[WHAT IS BEING ASKED] Rewrite the records from the line with "pose: elev=231.4 azim=247.7" to the line with "Dot at: (340, 338)" as a Markdown table with the columns Row and Line. Number each line and leave out any blank lines.

— BEGIN EXTRACTED MATERIAL —

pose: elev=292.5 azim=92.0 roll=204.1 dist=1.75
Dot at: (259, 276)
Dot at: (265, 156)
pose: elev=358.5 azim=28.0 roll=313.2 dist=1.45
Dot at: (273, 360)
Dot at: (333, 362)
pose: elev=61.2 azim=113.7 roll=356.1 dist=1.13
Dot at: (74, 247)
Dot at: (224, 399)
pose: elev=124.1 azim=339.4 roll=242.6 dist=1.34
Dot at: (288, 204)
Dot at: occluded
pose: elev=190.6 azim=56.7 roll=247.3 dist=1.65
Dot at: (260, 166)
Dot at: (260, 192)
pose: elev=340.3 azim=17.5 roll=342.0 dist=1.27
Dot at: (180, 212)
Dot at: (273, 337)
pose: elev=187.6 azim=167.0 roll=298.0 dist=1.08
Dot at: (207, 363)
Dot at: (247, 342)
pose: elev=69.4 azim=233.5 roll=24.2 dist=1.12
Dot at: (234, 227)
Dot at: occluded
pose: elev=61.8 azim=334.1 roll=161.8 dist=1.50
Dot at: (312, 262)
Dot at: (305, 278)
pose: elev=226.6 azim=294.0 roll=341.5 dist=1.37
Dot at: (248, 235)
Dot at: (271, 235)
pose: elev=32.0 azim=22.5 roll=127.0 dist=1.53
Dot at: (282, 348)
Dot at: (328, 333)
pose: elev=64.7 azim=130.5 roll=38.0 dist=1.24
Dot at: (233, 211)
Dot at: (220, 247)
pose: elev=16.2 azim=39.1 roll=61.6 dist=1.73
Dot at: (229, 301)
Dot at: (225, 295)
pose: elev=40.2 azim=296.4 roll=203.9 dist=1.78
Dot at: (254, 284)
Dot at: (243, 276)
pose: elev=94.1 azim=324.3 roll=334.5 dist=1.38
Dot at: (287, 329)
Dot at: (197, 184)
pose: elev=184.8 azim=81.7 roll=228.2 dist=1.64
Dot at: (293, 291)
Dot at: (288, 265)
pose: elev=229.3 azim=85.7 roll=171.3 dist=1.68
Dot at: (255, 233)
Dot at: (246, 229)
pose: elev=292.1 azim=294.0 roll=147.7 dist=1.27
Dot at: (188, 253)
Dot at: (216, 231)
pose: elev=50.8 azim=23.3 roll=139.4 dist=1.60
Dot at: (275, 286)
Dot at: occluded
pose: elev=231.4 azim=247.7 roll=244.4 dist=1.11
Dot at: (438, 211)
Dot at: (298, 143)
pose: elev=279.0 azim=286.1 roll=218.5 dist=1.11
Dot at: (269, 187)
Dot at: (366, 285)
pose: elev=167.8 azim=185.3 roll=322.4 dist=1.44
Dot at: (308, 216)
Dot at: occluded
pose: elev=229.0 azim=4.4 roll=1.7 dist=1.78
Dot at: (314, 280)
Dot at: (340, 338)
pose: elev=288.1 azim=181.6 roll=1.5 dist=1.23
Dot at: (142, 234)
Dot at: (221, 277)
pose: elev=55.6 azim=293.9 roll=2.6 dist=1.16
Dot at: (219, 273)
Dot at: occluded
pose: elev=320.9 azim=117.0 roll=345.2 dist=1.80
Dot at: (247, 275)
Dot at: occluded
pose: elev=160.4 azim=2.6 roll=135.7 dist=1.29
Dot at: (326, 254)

— END EXTRACTED MATERIAL —

[WRITTEN SOLUTION]
| Row | Line |
|---|---|
| 1 | pose: elev=231.4 azim=247.7 roll=244.4 dist=1.11 |
| 2 | Dot at: (438, 211) |
| 3 | Dot at: (298, 143) |
| 4 | pose: elev=279.0 azim=286.1 roll=218.5 dist=1.11 |
| 5 | Dot at: (269, 187) |
| 6 | Dot at: (366, 285) |
| 7 | pose: elev=167.8 azim=185.3 roll=322.4 dist=1.44 |
| 8 | Dot at: (308, 216) |
| 9 | Dot at: occluded |
| 10 | pose: elev=229.0 azim=4.4 roll=1.7 dist=1.78 |
| 11 | Dot at: (314, 280) |
| 12 | Dot at: (340, 338) |